Значит, главное второй этап, важно сказал Петр Николаевич. Он и вообще важнее, и ты прямая участница. А второй этап это интернациональная помощь порабощенным фашизмом странам. Освобождение Румынии, братской Болгарии и боевое взаимодействие с югославскими партизанами. Ты где войну закончила? В Белграде? Значит, сходится, этим и завершишь. Про освободительную миссию, поняла? Завтра проштудируешь. Он уважительно погладил стопочку отложенных книг. Тут я тебе материал подготовил. Не какая-нибудь там художественная литература: мемуары! Вот на них и опирайся.
А про себя?
Что про себя? не понял Петр Николаевич.
Про себя рассказывать велели.
Это как белье стирать? усмехнулся он. Стирать они и без тебя умеют. Но, чтоб сгладить слишком уж явную насмешку, добавил серьезно:
Про себя, Аля, рассказывать нам ни к чему, это никому не интересно. Важно в масштабе вопрос поставить. Миссию подчеркнуть важно, понимаешь?
Алевтина Ивановна покивала, соглашаясь. Она верила мужу: он и выступал часто, и знал больше, и читал книги. А сама Алевтина Ивановна, относясь к литературе с великим уважением, читала редко и мало, чаще обходясь телевизором да семейными походами в кинотеатр «Ткачихам». И времени на чтение у нее не хватало, да и потребности особой она не испытывала. Книга требовала сосредоточенности и времени, а телевизор можно было смотреть, штопая дочке колготки.

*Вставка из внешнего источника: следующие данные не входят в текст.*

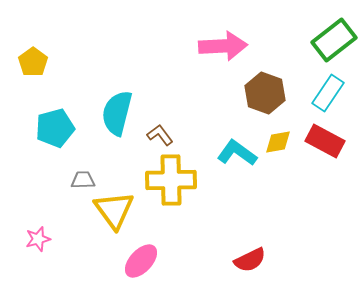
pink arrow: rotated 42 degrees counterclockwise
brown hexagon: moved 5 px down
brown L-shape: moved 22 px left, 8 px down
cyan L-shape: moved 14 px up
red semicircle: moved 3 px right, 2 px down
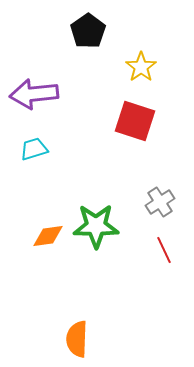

Но следующий день ей дали не для отдыха и не для домашних дел, а для работы, для того, чтобы она готовилась. Это было сродни привычным поручениям, вроде картошки, родительских собраний или занятий с молодыми ткачихами в кружке художественной вышивки, которой она очень увлекалась. Да и Петр Николаевич советовал ознакомиться с мемуарами, и поэтому она, проводив мужа на работу, а дочку в школу, не стала дописывать начатое письмо служившему в армии сыну, а, разыскав чистую дочкину тетрадь, села к столу и начала читать отложенные мужем книги.
Она читала очень старательно, хотела понять и запомнить, выписывая для этого целые абзацы в тетрадку. Это был нелегкий труд, но она бы справилась с ним она и не с такими трудностями справлялась, она бы справилась, если бы не все растущее в ней несогласие с тем, о чем говорилось в книгах.
Там рассказывали о коварных замыслах противника и о хитроумных контрпланах наших штабов. О разведданных и передислокации войск, об удобстве рокадных дорог и значении танковых соединений при прорыве глубокоэшелонированной обороны противника, о транспорте и снабжении, о донесениях снизу и о докладах наверх, о политике союзников на Балканах и об использовании личного резерва командующего фронтом в критические моменты гигантских сражений.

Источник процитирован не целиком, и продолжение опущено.